The trembling of my hands doesn't help. Louis noticed this when he asked me if I was sure I wanted to do this, I still do. I want this to be right. Get over with for the most part.

I can feel my heart beating at an irregular pace, faster than it ever has. This is Louis who's with me, not Sam, I remind myself. Louis is hovering above me now, god he's beautiful. This being the only distraction I have from the cold, heart wrenching memories crossing my mind.

Louis swoops down, his body now pressed against mine. He rubs his hand on my arm in an attempt to calm me down, it does but only for so long. Every beat my heart makes is ten times louder right now. It's like all I can hear is the thumping of my heart against my chest and my breathing. If Louis were to start talking I wouldn't be able to hear him with how loud everything in my body sounds. It's the blood rushing through my body that's causing all this.

After Louis calms me down slightly, he lifts his body back up, my eyes are still screwed shut and my body is so sweaty. I don't know if I can take this. You can't back track now, my subconscious says to me.

I take in a deep breath as Louis gets closer to my entrance, no, no, no. And in the blink of an eye, I find myself back in my old room, three years back. Sam is knelt down in between my legs.

*Flashback*

"It won't hurt, I swear." Sam's tone is harsh, there's no turning back now. His eyes are dilated. The strong scent of weed bounces of his shirt, giving away he's high and might not know what he's doing. We're both naked already and even if I'd tried to stop him, he'd over power me. If this is what will get me through the year so I won't be alone, then maybe it's worth it. I can't live the rest of the school year sitting in the corner reading a a book everyday.

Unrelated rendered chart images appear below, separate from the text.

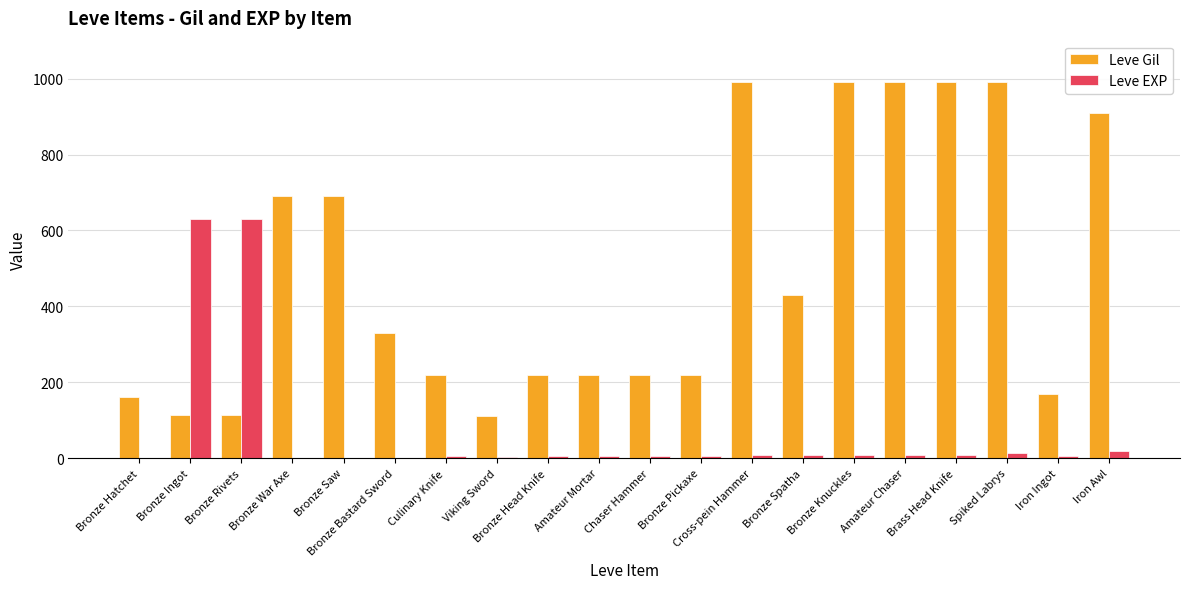

What is the highest value of the Leve EXP series?

630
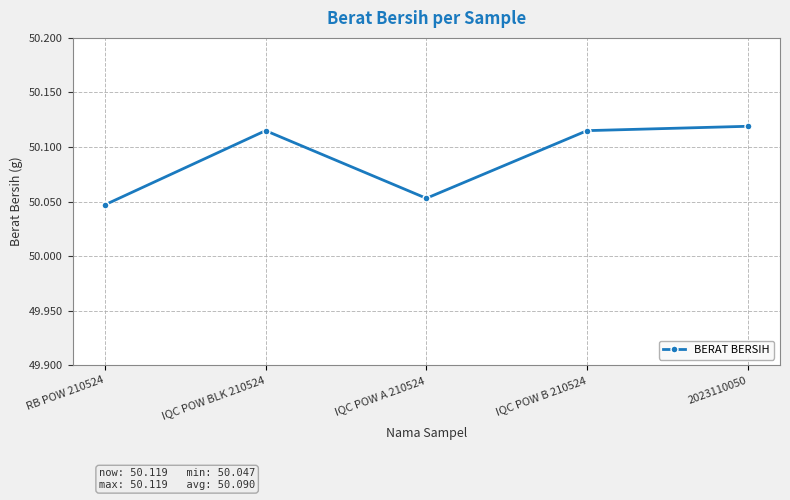

At which category does the chart reach its peak across all series?

2023110050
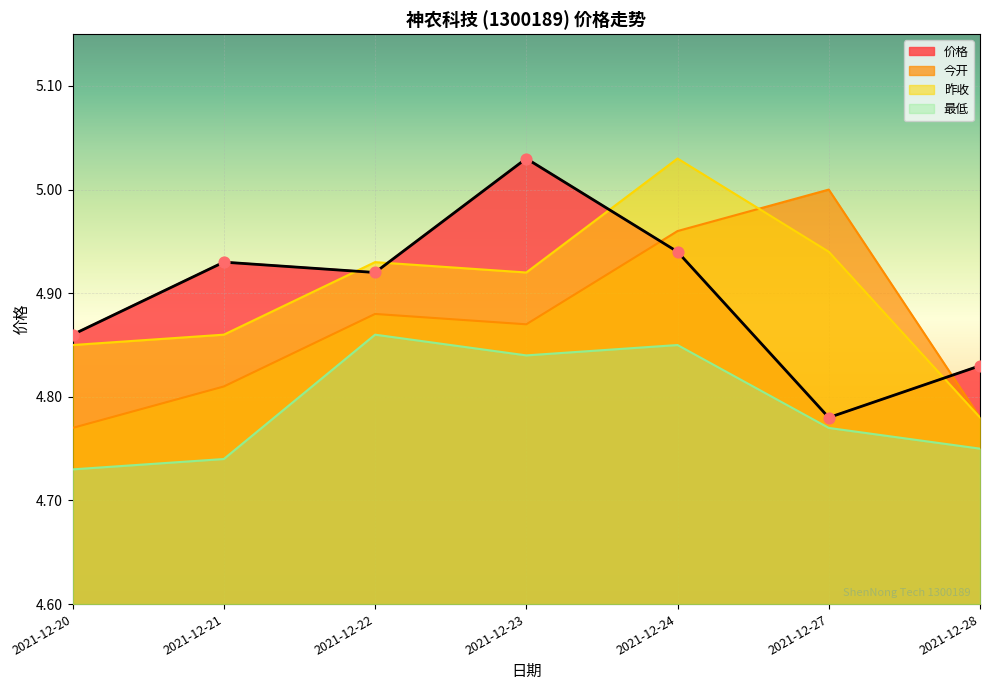

Which series has the widest spread of Y values?

价格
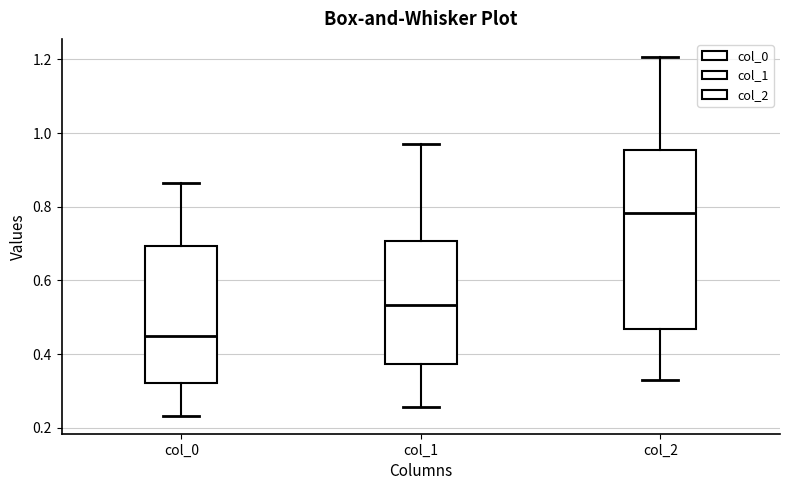

Reading left to right, transcribe this box plot: for each box, give where its median line is, the range the box spans, and where its two whiskers end, as read against the y-axis. The values are not printed on the chart, so give them approximately, as read against the axis.

col_0: median 0.44, box 0.32 to 0.70, whiskers 0.24 to 0.86
col_1: median 0.54, box 0.38 to 0.70, whiskers 0.26 to 0.98
col_2: median 0.78, box 0.46 to 0.96, whiskers 0.32 to 1.20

He says it won't hurt, he swears. "Stay still." He demands. How can I stay still? The shaking of my hands is unstoppable, the more I try to stop it, the more they shake.

I do as he says, he spreads my legs, moving them apart with his leg. His size is dangerously close to me, so close. His eyes and mine never leaving each other.

I can start to feel the hardness of it against my skin. It's cold and stiff, disgusting really.

"I don't want to do this anymore." I panic. I don't want this, not like this. He's only doing this to please himself.

"Yes you do Harry." Again his voice is cold, no meaning behind what he says.

"No, no I don't." I plead for mercy. Why didn't I think this through.

"It's only a one time thing, fuck. It's not like I'll turn fucking gay for you." He did warn me before. What we have going on is normal according to him. He says he's disgusted by the whole "gay" thing yet he's here wanting to take my virginity away. I've grown so many emotions towards Sam but he doesn't care and doesn't even want to know about them. The simple topic makes him uneasy, causing him to curse at me when I bring it up. I can't control my feelings, what else does he expect?

Everything in the room goes dark. My vision becomes unfocused, I can see Sam in a distorted way after he punctures his way inside me. The pain is unbearable and sharp. My crying is inevitable at this point.